◆ **SERIE DI ESERCIZI**:
1. Secondo il testo su padri e figli, dove venne ritrovato il cadavere di Wilma Montesi?
2. Prosegui il testo su padri e figli dopo la sua ultima frase.

◆ **TESTO FORNITO**:
######
Padri e figli
Capita che i figli siano la maledizione dei padri. A mia memoria non è mai capitato il contrario. Bisogna andare agli anni cinquanta per ricordare un caso che travolse la carriera politica di un personaggio di primo piano della Dc. Si chiamava Attilio Piccioni ed era stato a lungo ministro dei governi centristi e anche presidente incaricato di formare un governo dopo le elezioni, quelle che bocciarono la legge truffa, del 1953. Nel marzo dello stesso anno una giovane donna venne ritrovata cadavere sul lungomare di Torvaianica. Si chiamava Wilma Montesi e sulla morte venne coinvolto l’anno dopo anche il figlio di Piccioni, Piero, musicista, che poi sarà definitivamente scagionato. Qualcun pensò anche ad un complotto ordito in casa Dc per eliminare Attilio Piccioni dalla corsa alla successione di De Gasperi, morto proprio nel 1954. Fatto sta che Piccioni, a seguito di quella dolorosa vicenda, fu costretto ad appartarsi e di fatto ad uscire dalla scena politica. Tornò al governo solo nel 1960.
######
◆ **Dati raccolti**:
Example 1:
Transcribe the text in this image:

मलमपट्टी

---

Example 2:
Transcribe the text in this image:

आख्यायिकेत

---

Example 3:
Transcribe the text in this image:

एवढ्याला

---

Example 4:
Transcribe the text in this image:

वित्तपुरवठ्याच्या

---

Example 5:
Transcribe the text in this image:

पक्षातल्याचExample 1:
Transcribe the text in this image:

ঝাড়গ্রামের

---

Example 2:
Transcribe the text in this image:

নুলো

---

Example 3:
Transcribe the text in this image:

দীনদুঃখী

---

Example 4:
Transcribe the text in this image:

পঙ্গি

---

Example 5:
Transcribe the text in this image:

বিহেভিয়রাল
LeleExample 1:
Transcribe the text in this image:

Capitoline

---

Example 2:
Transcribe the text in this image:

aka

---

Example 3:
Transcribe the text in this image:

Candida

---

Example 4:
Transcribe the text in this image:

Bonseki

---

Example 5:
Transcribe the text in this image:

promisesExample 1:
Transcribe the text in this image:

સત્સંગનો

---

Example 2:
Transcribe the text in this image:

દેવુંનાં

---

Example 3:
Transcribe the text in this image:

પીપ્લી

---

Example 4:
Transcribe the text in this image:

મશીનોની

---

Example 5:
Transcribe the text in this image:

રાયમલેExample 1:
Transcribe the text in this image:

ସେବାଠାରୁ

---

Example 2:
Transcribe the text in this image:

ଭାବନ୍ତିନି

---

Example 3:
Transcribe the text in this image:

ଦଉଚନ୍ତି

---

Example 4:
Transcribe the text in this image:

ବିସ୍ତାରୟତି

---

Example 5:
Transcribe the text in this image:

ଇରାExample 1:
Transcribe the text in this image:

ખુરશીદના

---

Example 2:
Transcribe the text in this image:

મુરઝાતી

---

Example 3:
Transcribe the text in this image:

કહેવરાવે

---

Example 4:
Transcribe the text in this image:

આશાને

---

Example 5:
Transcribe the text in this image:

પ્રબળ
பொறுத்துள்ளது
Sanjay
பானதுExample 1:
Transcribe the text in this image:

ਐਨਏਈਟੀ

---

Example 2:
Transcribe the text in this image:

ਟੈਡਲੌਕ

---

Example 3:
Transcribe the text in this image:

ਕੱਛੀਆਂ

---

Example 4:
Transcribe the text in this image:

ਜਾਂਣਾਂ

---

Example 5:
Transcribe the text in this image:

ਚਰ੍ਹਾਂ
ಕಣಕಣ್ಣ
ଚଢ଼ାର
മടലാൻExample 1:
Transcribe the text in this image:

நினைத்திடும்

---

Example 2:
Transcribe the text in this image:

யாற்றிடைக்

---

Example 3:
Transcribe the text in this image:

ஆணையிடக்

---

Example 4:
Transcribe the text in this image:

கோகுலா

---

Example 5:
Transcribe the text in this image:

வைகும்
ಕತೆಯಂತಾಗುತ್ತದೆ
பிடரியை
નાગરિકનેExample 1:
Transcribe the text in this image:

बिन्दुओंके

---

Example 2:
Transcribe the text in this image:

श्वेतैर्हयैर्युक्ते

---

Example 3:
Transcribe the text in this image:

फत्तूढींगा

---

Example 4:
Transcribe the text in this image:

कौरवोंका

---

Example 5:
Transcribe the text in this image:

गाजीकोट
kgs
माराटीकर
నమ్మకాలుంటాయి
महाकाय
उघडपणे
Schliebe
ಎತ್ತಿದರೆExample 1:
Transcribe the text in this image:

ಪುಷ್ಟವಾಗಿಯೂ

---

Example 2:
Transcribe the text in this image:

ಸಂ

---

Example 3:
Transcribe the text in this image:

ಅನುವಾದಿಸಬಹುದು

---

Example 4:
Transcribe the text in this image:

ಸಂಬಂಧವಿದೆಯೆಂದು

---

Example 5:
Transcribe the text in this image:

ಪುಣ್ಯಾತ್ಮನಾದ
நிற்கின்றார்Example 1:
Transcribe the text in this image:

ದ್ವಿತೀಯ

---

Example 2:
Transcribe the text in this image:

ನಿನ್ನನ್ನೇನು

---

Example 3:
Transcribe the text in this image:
######
◆ **SOLUZIONI DELLE ATTIVITÀ**:
1. Sul lungomare di Torvaianica.

2.
Molto più tardi il potente ed eretico democristiano Carlo Donat Cattin scopri di avere un figlio terrorista. Si chiamava Marco e aveva aderito a Prima linea, macchiandosi di diversi atti di sangue. Al padre, ministro del lavoro del governo Cossiga, lo confidò direttamente il presidente, avvisato dai Servizi, e Carlo scoppiò in lacrime. Si dimise da ogni incarico di governo e da ogni funzione politica. Sul suo caso, perché accusato di avere favorito la fuga di Marco in Francia, il Pci di Berlinguer chiese l’impeachment di Cossiga in Parlameto. Donat Cattin sarà recuperato solo nel 1986 da Bettino Craxi come ministro del lavoro.
Che dire mai del Trota? Difficilmente capita che un soprannome spregiativo venga dato senza averne consapevolezza dallo stesso interessato. Fu proprio Umberto Bossi a definirlo così a chi gli aveva chiesto se fosse il suo delfino. Il Trota ne combinò di ogni colore. Con lui il segretario amministrativo della Lega che con soldi pubblici era addetto ai suoi vizi privati, compresa una misteriosa laurea in Albania. Il Trota fu costretto a dimettersi da consigliere regionale lombardo e a lasciare la politica. Il padre venne messo sotto nella Lega e definitamente accantonato, col suo cerchio magico, da Maroni e Salvini. Per un figlio Trota il senatore perse la cappa.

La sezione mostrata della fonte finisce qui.